Passage:
* Start *
The Sequential Model with kerasnip
sequential_model.Rmd
Introduction
This vignette provides a comprehensive guide to using
kerasnip
to define sequential Keras models within the
tidymodels
ecosystem. kerasnip
bridges the gap
between the imperative, layer-by-layer construction of Keras models and
the declarative, specification-based approach of
tidymodels
.
Here, we will focus on create_keras_sequential_spec()
,
which is ideal for models where layers form a plain stack, with each
layer having exactly one input tensor and one output tensor.
Setup
We’ll start by loading the necessary packages:
library(kerasnip)
library(tidymodels)
* End *
Written task 1:
According to the kerasnip vignette, what kind of model is create_keras_sequential_spec() best suited for?
Written task 2:
Continue the kerasnip vignette from the point where it stops.

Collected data
* Start *
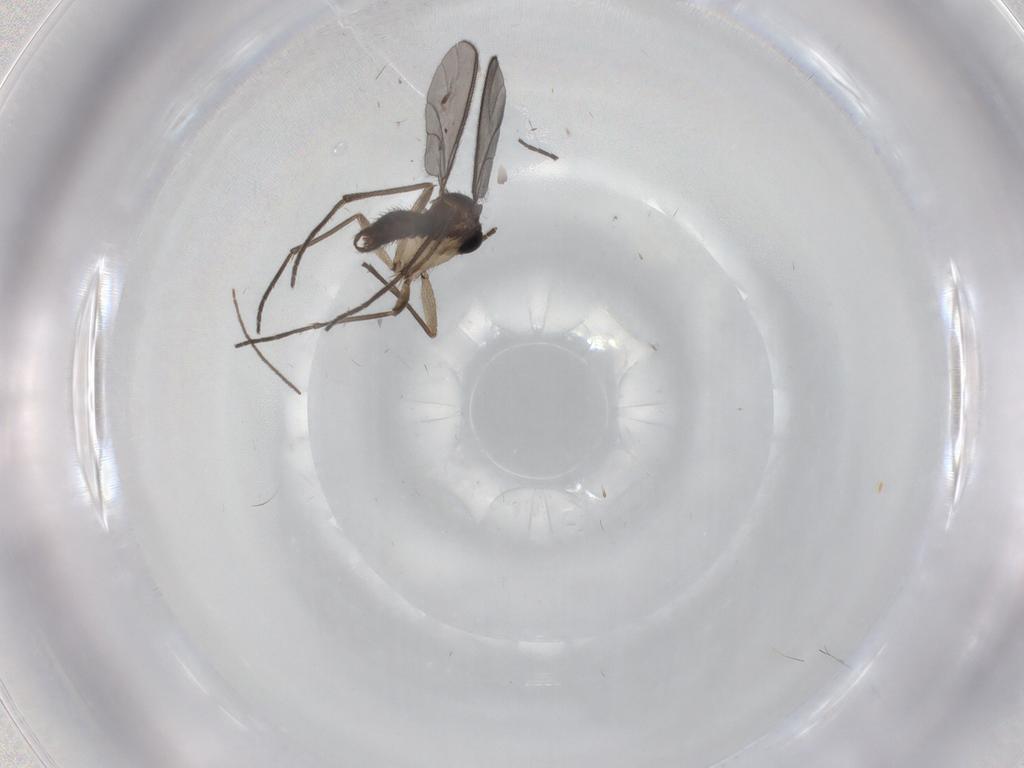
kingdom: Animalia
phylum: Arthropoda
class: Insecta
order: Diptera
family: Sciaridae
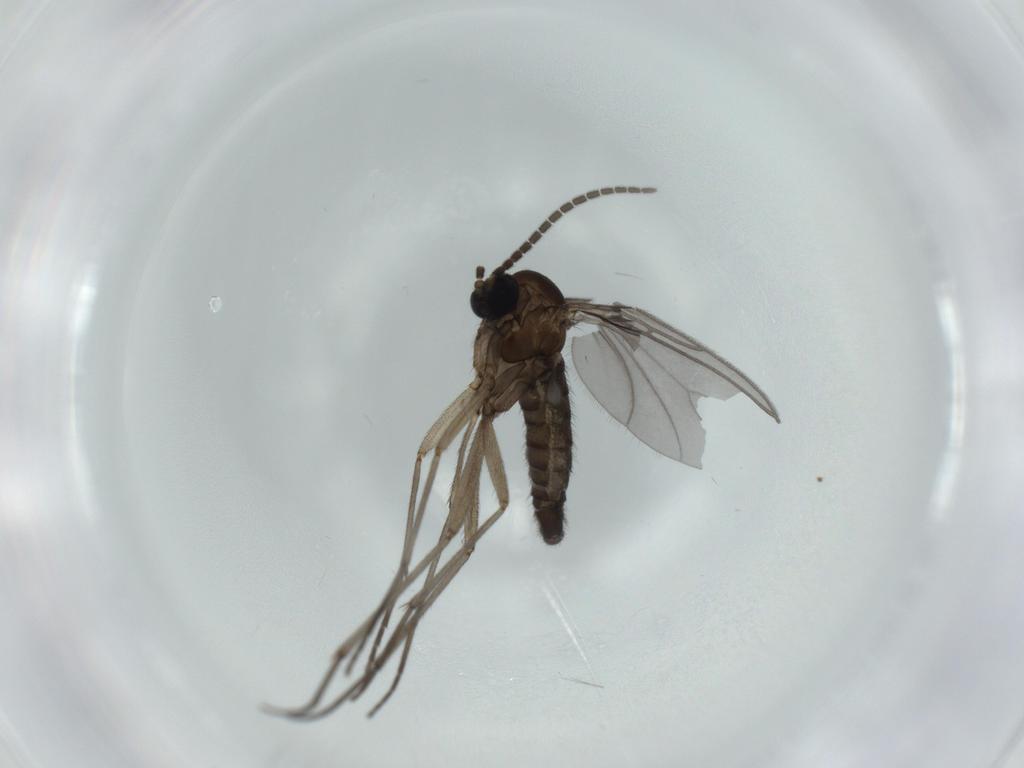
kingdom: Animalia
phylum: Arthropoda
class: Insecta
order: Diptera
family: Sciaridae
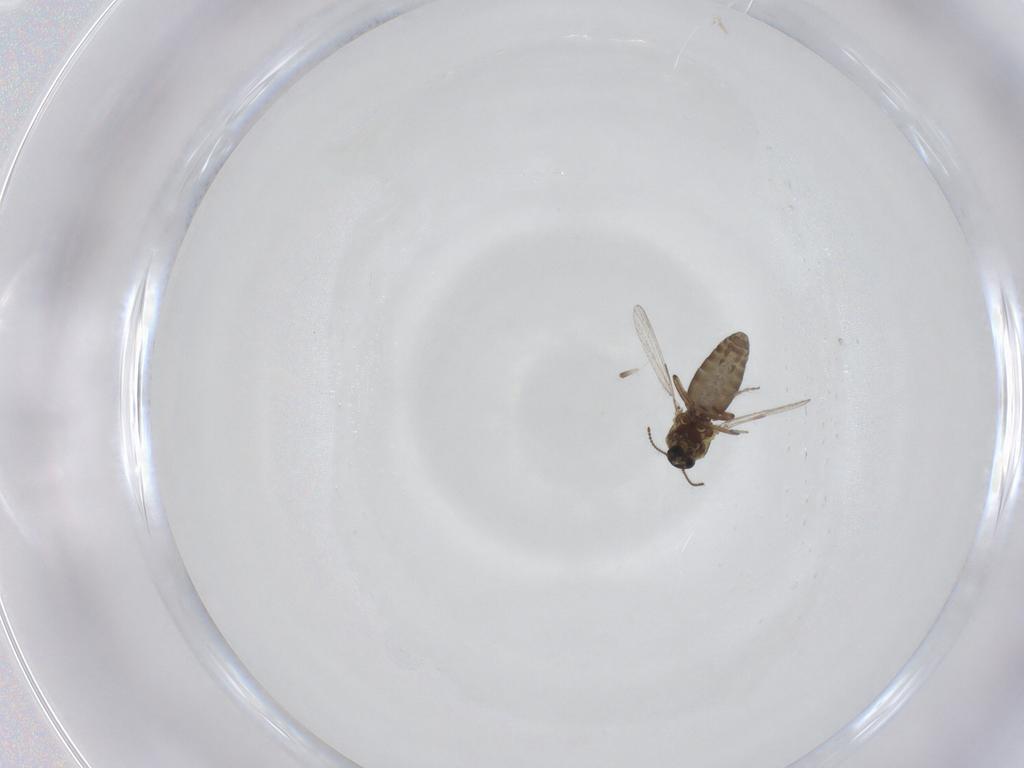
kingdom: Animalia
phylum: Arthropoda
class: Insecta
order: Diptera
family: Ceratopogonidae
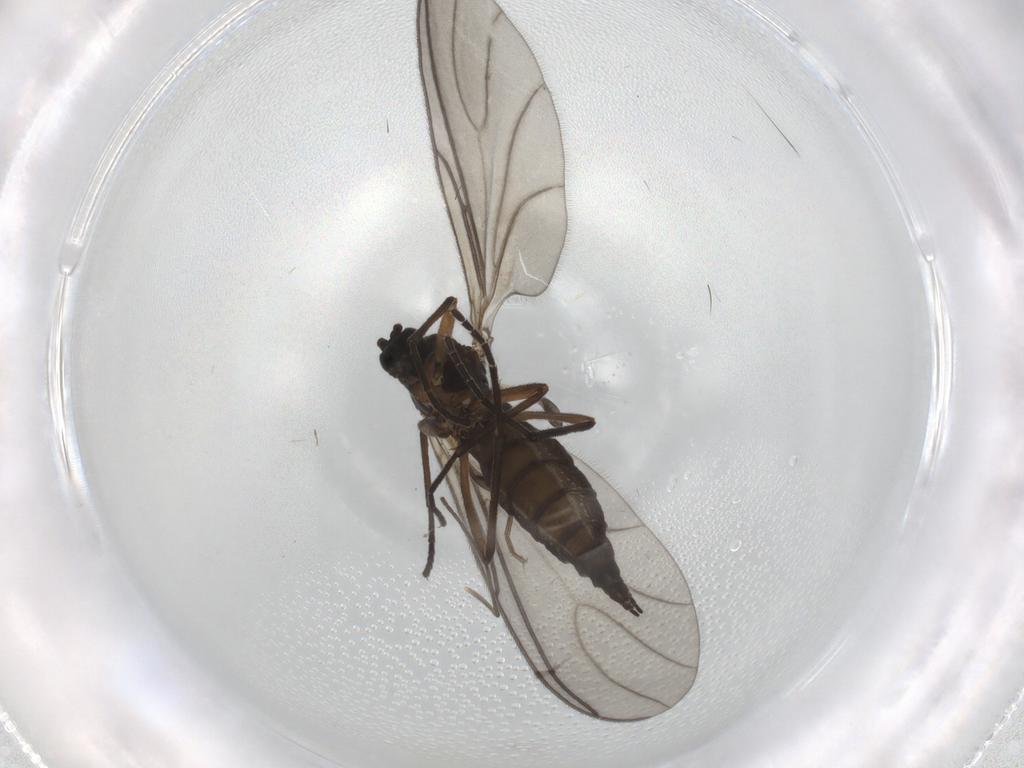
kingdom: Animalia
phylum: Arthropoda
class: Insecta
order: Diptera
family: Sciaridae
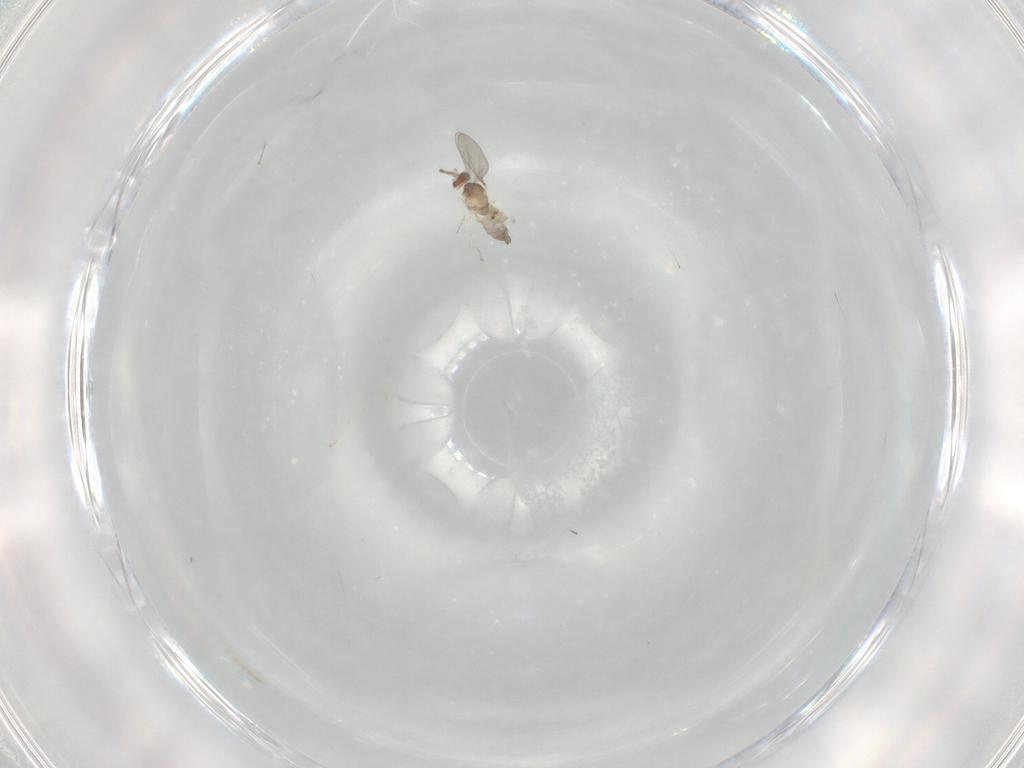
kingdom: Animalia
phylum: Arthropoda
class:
* End *
Reply 1:
Models whose layers form a plain stack, with each layer having exactly one input tensor and one output tensor.

Reply 2:
#> ── Attaching packages ────────────────────────────────────── tidymodels 1.3.0 ──
#> ✔ broom 1.0.9 ✔ recipes 1.3.1
#> ✔ dials 1.4.1 ✔ rsample 1.3.1
#> ✔ dplyr 1.1.4 ✔ tibble 3.3.0
#> ✔ ggplot2 3.5.2 ✔ tidyr 1.3.1
#> ✔ infer 1.0.9 ✔ tune 1.3.0
#> ✔ modeldata 1.5.1 ✔ workflows 1.2.0
#> ✔ parsnip 1.3.2 ✔ workflowsets 1.1.1
#> ✔ purrr 1.1.0 ✔ yardstick 1.3.2
#> ── Conflicts ───────────────────────────────────────── tidymodels_conflicts() ──
#> ✖ purrr::discard() masks scales::discard()
#> ✖ dplyr::filter() masks stats::filter()
#> ✖ dplyr::lag() masks stats::lag()
#> ✖ recipes::step() masks stats::step()
library(keras3)
#>
#> Attaching package: 'keras3'
#> The following object is masked from 'package:yardstick':
#>
#> get_weights
When to use create_keras_sequential_spec()
A Sequential
model in Keras is appropriate for a plain
stack of layers where each layer has exactly one input tensor and one
output tensor. kerasnip
’s
create_keras_sequential_spec()
function is designed to
define such models in a tidymodels
-compatible way.
Instead of building the model layer-by-layer imperatively, you define
a named, ordered list of R functions called layer_blocks
.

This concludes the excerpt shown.